'''

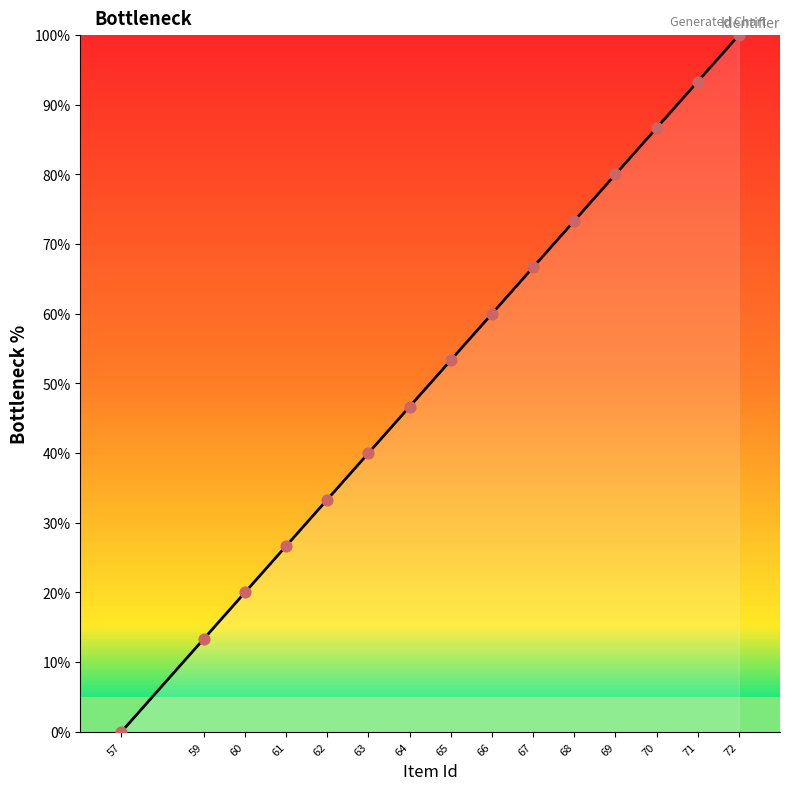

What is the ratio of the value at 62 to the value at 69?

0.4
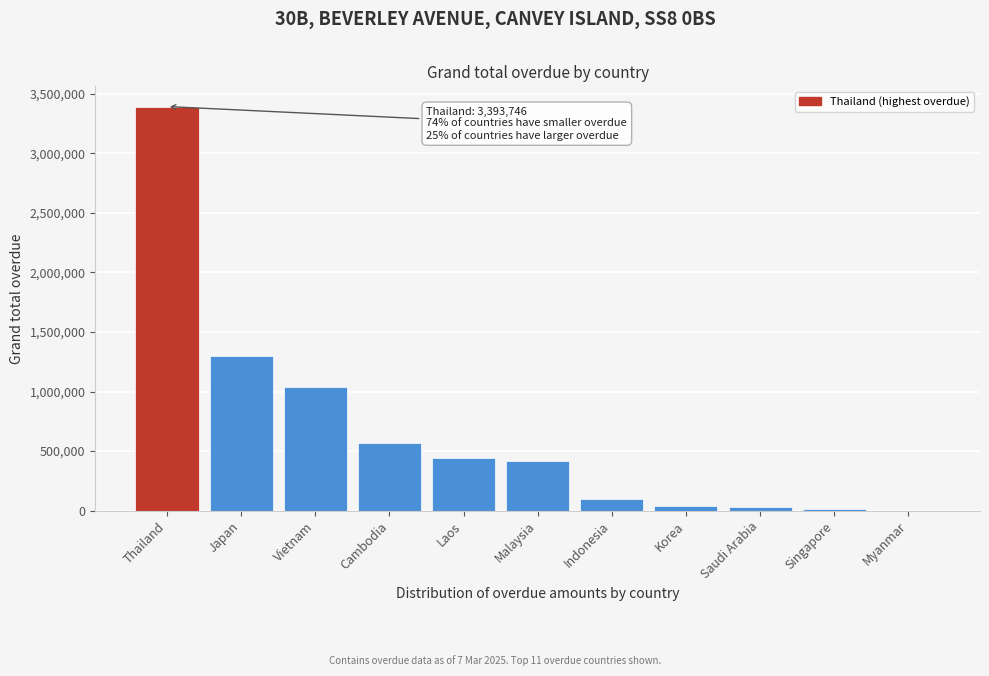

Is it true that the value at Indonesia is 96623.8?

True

'''
'''

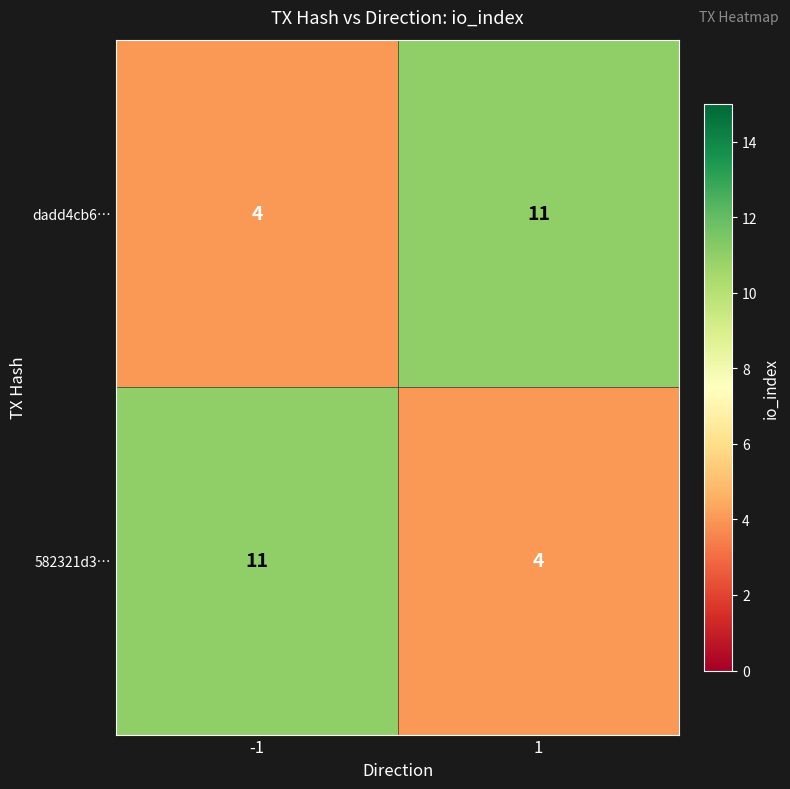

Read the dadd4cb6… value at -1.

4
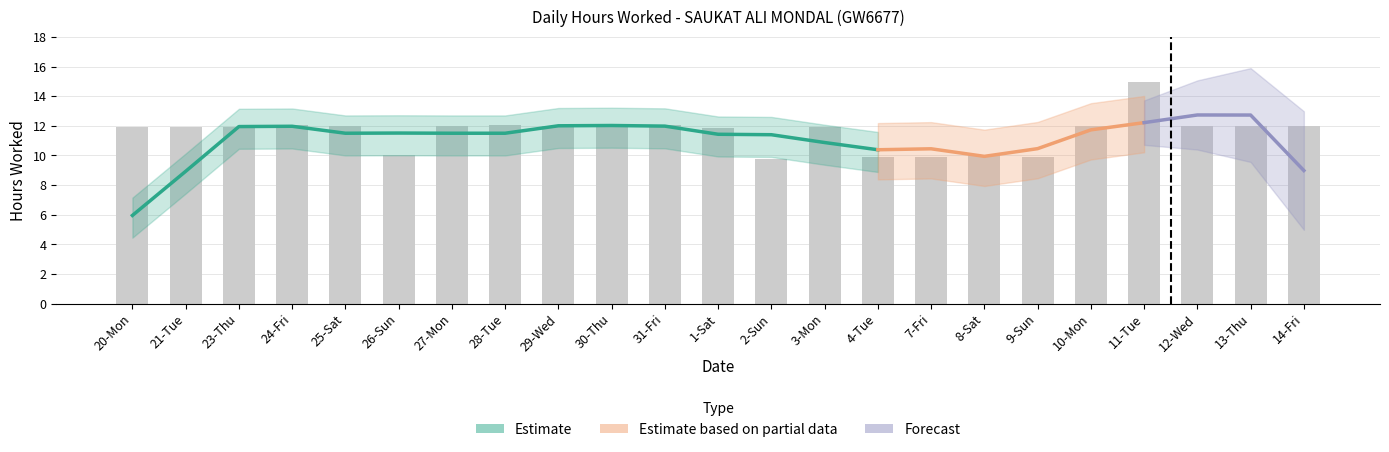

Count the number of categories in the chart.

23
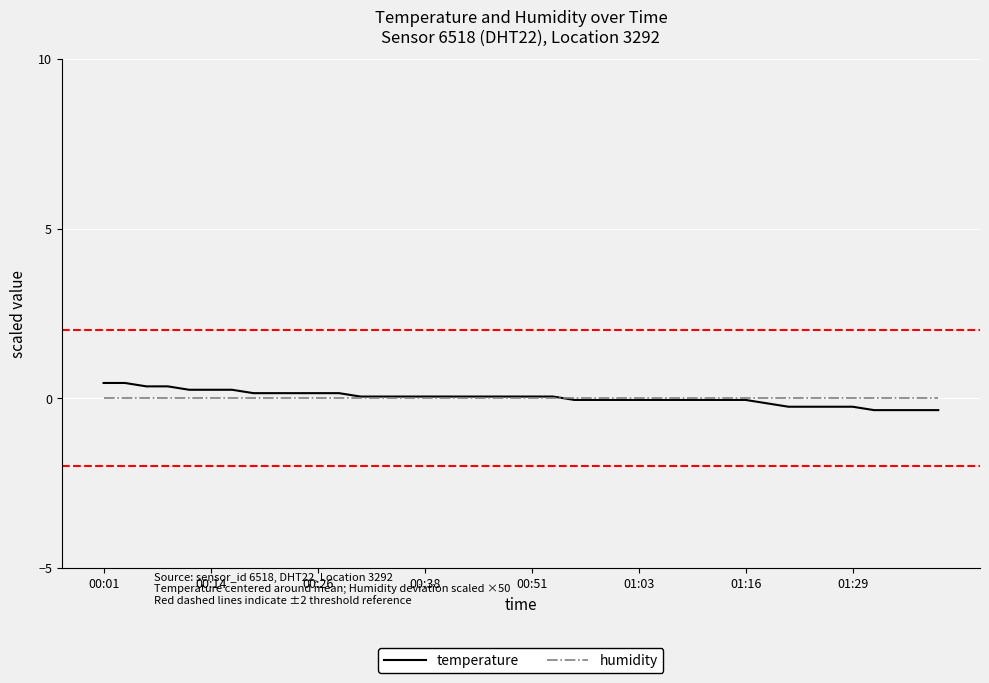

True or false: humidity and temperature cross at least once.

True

'''
'''

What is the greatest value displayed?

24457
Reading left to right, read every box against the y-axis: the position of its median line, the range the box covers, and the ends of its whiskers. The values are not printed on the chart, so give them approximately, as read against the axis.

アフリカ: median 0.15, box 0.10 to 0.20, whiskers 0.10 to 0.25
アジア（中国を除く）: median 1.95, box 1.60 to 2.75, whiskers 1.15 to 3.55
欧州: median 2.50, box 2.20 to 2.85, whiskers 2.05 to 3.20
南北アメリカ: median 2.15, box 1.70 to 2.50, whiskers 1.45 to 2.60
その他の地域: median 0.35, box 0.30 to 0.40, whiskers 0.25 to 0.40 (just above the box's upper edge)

'''

▸ **WHAT TO WORK ON**:
Set down the items above word for word, starting with the line that contains "What is the ratio" and going on through the line that contains "Is it true that", and leave the pictures out of your answer.

▸ **FINISHED EXERCISE**:
What is the ratio of the value at 62 to the value at 69?

0.4

Is it true that the value at Indonesia is 96623.8?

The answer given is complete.